Secondly, Frattini says people who come into the EU to seek work – so-called economic migrants – should be distributed across the bloc according to quotas, taking into account host nations’ “economic needs, size and reception capacity.”
“It would be an enormous step forward in the name of an equitable burden-sharing,” he insists, stressing that Germany would not be penalized from the reform, because “it already hosts many migrants from the East.”
Frattini suggests that Poland and other central European nations would have room to take in more people. He says the quota system is an idea initially put forward by European Parliament President Martin Schulz – a German Social Democrat.
Thirdly, Frontex, an EU agency that assists national border authorities, needs to be transformed into a full-on “European border police corps,” according to Frattini, who says he pushed the idea as EU commissioner in 2006, but it did not get anywhere due to “widespread opposition.”
Lastly, Italy’s former top diplomat says his country – facing a record influx of boat migrants from North Africa – deserves more help from Brussels, adding that the current EU Home Affairs Commissioner, Cecilia Malmstrom, should be more forceful.

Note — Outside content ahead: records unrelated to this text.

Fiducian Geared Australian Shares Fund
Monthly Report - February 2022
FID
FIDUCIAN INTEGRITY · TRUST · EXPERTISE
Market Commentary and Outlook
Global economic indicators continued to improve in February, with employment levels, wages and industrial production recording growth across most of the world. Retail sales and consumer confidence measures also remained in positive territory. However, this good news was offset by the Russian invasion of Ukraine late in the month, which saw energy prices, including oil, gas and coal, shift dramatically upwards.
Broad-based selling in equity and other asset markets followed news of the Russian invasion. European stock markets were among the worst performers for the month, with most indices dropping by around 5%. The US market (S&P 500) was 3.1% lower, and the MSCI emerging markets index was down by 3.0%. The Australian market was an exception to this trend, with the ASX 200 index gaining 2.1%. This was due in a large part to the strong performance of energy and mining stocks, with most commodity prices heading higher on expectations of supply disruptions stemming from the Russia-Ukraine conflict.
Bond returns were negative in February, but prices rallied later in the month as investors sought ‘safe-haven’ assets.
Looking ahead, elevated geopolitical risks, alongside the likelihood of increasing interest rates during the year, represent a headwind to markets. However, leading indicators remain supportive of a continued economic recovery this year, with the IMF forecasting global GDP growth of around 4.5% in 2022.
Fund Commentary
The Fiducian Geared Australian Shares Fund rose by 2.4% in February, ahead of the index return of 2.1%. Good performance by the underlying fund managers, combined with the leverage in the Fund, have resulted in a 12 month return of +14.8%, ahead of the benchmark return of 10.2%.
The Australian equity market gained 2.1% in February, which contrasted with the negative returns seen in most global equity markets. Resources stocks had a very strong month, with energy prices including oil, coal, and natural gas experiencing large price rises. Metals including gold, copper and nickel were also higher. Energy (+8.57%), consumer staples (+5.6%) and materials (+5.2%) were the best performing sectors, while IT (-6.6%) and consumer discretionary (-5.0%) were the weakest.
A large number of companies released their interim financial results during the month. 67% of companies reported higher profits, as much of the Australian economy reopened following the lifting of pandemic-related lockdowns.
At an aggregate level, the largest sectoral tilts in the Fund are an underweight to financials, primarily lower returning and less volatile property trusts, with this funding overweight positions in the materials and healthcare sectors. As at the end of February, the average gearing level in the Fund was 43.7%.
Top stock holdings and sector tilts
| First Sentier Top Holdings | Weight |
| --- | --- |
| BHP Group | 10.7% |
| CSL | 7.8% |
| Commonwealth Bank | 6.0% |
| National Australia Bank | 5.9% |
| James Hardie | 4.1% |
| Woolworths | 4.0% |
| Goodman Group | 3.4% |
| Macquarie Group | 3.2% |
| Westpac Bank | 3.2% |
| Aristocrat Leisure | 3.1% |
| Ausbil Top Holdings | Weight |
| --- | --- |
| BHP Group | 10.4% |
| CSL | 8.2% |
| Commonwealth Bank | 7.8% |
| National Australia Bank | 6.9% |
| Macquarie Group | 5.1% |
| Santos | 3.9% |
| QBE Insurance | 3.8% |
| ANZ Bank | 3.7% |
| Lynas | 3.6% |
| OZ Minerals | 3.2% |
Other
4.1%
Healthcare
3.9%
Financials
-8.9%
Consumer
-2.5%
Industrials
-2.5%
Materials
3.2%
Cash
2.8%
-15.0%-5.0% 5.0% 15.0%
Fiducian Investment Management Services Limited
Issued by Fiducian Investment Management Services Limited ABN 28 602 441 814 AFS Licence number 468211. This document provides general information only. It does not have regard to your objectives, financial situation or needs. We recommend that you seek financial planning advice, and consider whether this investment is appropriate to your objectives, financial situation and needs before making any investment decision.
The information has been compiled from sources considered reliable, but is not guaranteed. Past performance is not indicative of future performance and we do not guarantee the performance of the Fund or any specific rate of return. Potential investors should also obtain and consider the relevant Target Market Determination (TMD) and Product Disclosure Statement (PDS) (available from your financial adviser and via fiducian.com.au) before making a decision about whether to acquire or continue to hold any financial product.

“When I was EU commissioner, I managed to mobilize 12 member states for a Frontex mission in the Canary Islands,” he says, hinting that Malmstrom could do more to convince EU governments to contribute to Italy’s search-and-rescue operations in the Mediterranean.
Frattini acknowledges the difficulty of pushing the issue with anti-migration parties riding high in countries like Britain and France. “But Europe needs leadership, and leaders should have the courage to tell citizens that this situation cannot continue,” he concludes.